WHAT THE EXERCISE ASKS: Give all the lines of the items below again, switching every "common name" to "vernacular name" and leaving everything else unchanged.

ROWS:
__________
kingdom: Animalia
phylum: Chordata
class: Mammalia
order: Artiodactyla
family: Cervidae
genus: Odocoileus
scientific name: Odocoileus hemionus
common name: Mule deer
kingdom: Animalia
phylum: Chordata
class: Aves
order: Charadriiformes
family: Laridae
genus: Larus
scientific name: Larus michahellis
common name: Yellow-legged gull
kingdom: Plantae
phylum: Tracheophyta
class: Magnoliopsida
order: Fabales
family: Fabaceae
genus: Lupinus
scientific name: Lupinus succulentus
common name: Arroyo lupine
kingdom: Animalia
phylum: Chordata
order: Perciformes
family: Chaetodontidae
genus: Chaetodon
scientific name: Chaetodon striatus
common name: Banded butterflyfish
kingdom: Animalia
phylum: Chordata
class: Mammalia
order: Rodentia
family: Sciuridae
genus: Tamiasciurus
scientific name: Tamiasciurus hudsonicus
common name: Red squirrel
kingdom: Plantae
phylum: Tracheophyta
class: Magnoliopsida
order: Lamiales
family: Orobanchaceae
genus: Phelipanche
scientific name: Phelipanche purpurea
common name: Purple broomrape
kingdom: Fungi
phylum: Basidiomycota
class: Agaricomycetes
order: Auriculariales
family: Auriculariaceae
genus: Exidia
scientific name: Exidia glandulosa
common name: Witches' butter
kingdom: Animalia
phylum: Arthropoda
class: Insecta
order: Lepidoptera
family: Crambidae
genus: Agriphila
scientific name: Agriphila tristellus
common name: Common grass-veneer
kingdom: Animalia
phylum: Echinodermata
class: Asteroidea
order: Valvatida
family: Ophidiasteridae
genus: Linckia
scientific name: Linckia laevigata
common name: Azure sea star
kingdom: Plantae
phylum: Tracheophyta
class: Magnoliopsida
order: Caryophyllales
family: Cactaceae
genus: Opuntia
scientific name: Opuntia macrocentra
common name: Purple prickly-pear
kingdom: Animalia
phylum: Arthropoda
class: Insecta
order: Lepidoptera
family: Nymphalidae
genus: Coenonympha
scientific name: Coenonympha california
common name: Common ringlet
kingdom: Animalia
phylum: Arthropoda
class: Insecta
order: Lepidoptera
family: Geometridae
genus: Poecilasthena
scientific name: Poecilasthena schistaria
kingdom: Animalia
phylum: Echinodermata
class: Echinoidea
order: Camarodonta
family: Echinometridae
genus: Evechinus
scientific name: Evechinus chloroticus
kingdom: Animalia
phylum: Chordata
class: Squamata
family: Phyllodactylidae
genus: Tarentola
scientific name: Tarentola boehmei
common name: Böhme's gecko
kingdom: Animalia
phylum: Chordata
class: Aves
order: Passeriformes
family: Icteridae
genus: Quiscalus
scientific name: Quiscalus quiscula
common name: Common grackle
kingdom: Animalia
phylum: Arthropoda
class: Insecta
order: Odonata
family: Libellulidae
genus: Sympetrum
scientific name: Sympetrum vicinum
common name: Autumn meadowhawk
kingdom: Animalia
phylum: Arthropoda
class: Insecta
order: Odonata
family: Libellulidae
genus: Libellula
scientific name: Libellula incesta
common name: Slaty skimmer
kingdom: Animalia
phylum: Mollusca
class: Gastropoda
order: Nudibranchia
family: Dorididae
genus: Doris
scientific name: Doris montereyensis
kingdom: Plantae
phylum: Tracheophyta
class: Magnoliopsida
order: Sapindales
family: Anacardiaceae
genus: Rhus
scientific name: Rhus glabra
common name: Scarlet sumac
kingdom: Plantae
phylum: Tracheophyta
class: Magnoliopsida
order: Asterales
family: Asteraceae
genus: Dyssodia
__________
ANSWER TO THIS TASK:
kingdom: Animalia
phylum: Chordata
class: Mammalia
order: Artiodactyla
family: Cervidae
genus: Odocoileus
scientific name: Odocoileus hemionus
vernacular name: Mule deer
kingdom: Animalia
phylum: Chordata
class: Aves
order: Charadriiformes
family: Laridae
genus: Larus
scientific name: Larus michahellis
vernacular name: Yellow-legged gull
kingdom: Plantae
phylum: Tracheophyta
class: Magnoliopsida
order: Fabales
family: Fabaceae
genus: Lupinus
scientific name: Lupinus succulentus
vernacular name: Arroyo lupine
kingdom: Animalia
phylum: Chordata
order: Perciformes
family: Chaetodontidae
genus: Chaetodon
scientific name: Chaetodon striatus
vernacular name: Banded butterflyfish
kingdom: Animalia
phylum: Chordata
class: Mammalia
order: Rodentia
family: Sciuridae
genus: Tamiasciurus
scientific name: Tamiasciurus hudsonicus
vernacular name: Red squirrel
kingdom: Plantae
phylum: Tracheophyta
class: Magnoliopsida
order: Lamiales
family: Orobanchaceae
genus: Phelipanche
scientific name: Phelipanche purpurea
vernacular name: Purple broomrape
kingdom: Fungi
phylum: Basidiomycota
class: Agaricomycetes
order: Auriculariales
family: Auriculariaceae
genus: Exidia
scientific name: Exidia glandulosa
vernacular name: Witches' butter
kingdom: Animalia
phylum: Arthropoda
class: Insecta
order: Lepidoptera
family: Crambidae
genus: Agriphila
scientific name: Agriphila tristellus
vernacular name: Common grass-veneer
kingdom: Animalia
phylum: Echinodermata
class: Asteroidea
order: Valvatida
family: Ophidiasteridae
genus: Linckia
scientific name: Linckia laevigata
vernacular name: Azure sea star
kingdom: Plantae
phylum: Tracheophyta
class: Magnoliopsida
order: Caryophyllales
family: Cactaceae
genus: Opuntia
scientific name: Opuntia macrocentra
vernacular name: Purple prickly-pear
kingdom: Animalia
phylum: Arthropoda
class: Insecta
order: Lepidoptera
family: Nymphalidae
genus: Coenonympha
scientific name: Coenonympha california
vernacular name: Common ringlet
kingdom: Animalia
phylum: Arthropoda
class: Insecta
order: Lepidoptera
family: Geometridae
genus: Poecilasthena
scientific name: Poecilasthena schistaria
kingdom: Animalia
phylum: Echinodermata
class: Echinoidea
order: Camarodonta
family: Echinometridae
genus: Evechinus
scientific name: Evechinus chloroticus
kingdom: Animalia
phylum: Chordata
class: Squamata
family: Phyllodactylidae
genus: Tarentola
scientific name: Tarentola boehmei
vernacular name: Böhme's gecko
kingdom: Animalia
phylum: Chordata
class: Aves
order: Passeriformes
family: Icteridae
genus: Quiscalus
scientific name: Quiscalus quiscula
vernacular name: Common grackle
kingdom: Animalia
phylum: Arthropoda
class: Insecta
order: Odonata
family: Libellulidae
genus: Sympetrum
scientific name: Sympetrum vicinum
vernacular name: Autumn meadowhawk
kingdom: Animalia
phylum: Arthropoda
class: Insecta
order: Odonata
family: Libellulidae
genus: Libellula
scientific name: Libellula incesta
vernacular name: Slaty skimmer
kingdom: Animalia
phylum: Mollusca
class: Gastropoda
order: Nudibranchia
family: Dorididae
genus: Doris
scientific name: Doris montereyensis
kingdom: Plantae
phylum: Tracheophyta
class: Magnoliopsida
order: Sapindales
family: Anacardiaceae
genus: Rhus
scientific name: Rhus glabra
vernacular name: Scarlet sumac
kingdom: Plantae
phylum: Tracheophyta
class: Magnoliopsida
order: Asterales
family: Asteraceae
genus: Dyssodia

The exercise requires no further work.